▸ **Request**
Count the lines in the rows below that contain the string "blanco". Reply with that number only.

▸ **Dataset records**

-=-=-

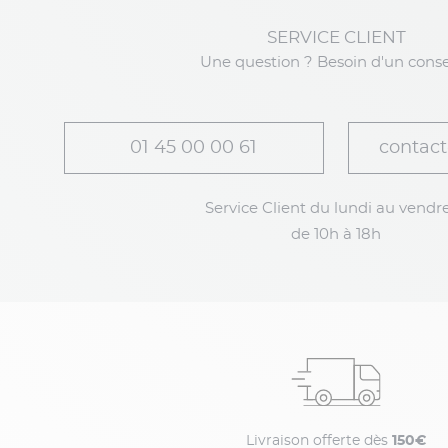
SERVICE CLIENT
Une question ? Besoin d'un conse
01 45 00 00 61
contact
Service Client du lundi au vendre
de 10h à 18h
Livraison offerte dès
150€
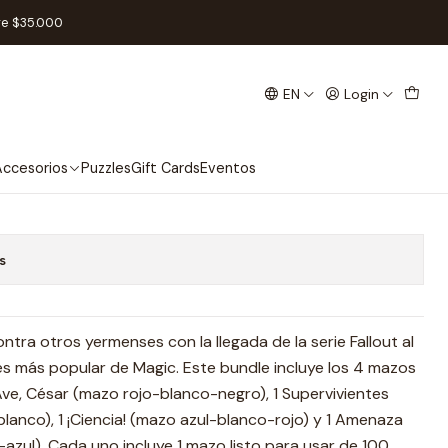
Deck: Fallout - Science! - Inglés
re $35.000
EN
Login
 Deck: Fallout - Science! -
ccesorios
Puzzles
Gift Cards
Eventos
s
ntra otros yermenses con la llegada de la serie Fallout al
s más popular de Magic. Este bundle incluye los 4 mazos
ve, César (mazo rojo-blanco-negro), 1 Supervivientes
anco), 1 ¡Ciencia! (mazo azul-blanco-rojo) y 1 Amenaza
zul). Cada uno incluye 1 mazo listo para usar de 100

-=-=-

▸ **Solution to the exercise**
2